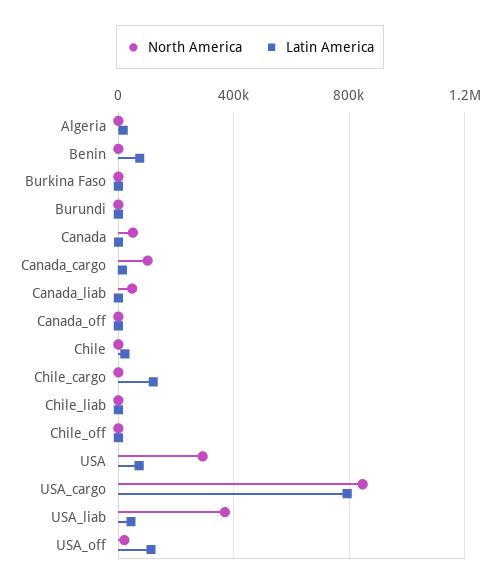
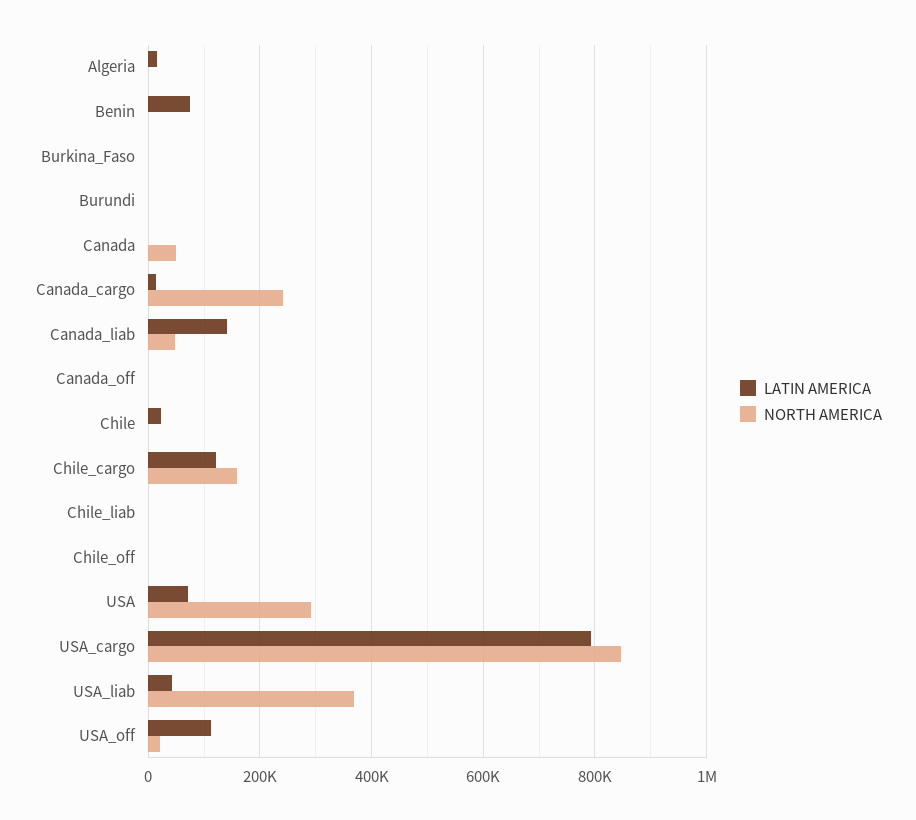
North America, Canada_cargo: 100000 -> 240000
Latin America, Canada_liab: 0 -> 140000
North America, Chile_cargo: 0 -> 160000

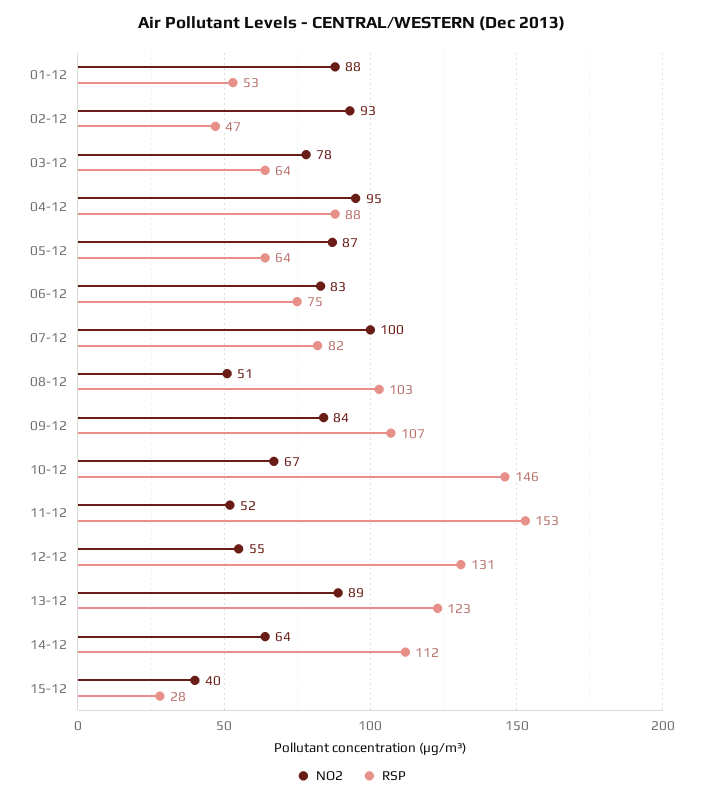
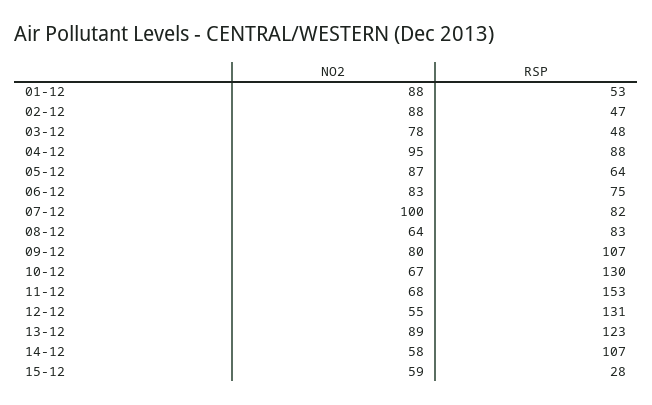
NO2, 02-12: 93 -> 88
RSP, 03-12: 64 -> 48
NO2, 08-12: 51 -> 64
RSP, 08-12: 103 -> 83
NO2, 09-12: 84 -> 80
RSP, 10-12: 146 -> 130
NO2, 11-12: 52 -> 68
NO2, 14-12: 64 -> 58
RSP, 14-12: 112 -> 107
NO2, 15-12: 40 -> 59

-------

TASK OBJECTIVE:
Everything in the records above is to be copied exactly, except the pictures.

OUTPUT FOR THIS EXERCISE:
North America, Canada_cargo: 100000 -> 240000
Latin America, Canada_liab: 0 -> 140000
North America, Chile_cargo: 0 -> 160000

NO2, 02-12: 93 -> 88
RSP, 03-12: 64 -> 48
NO2, 08-12: 51 -> 64
RSP, 08-12: 103 -> 83
NO2, 09-12: 84 -> 80
RSP, 10-12: 146 -> 130
NO2, 11-12: 52 -> 68
NO2, 14-12: 64 -> 58
RSP, 14-12: 112 -> 107
NO2, 15-12: 40 -> 59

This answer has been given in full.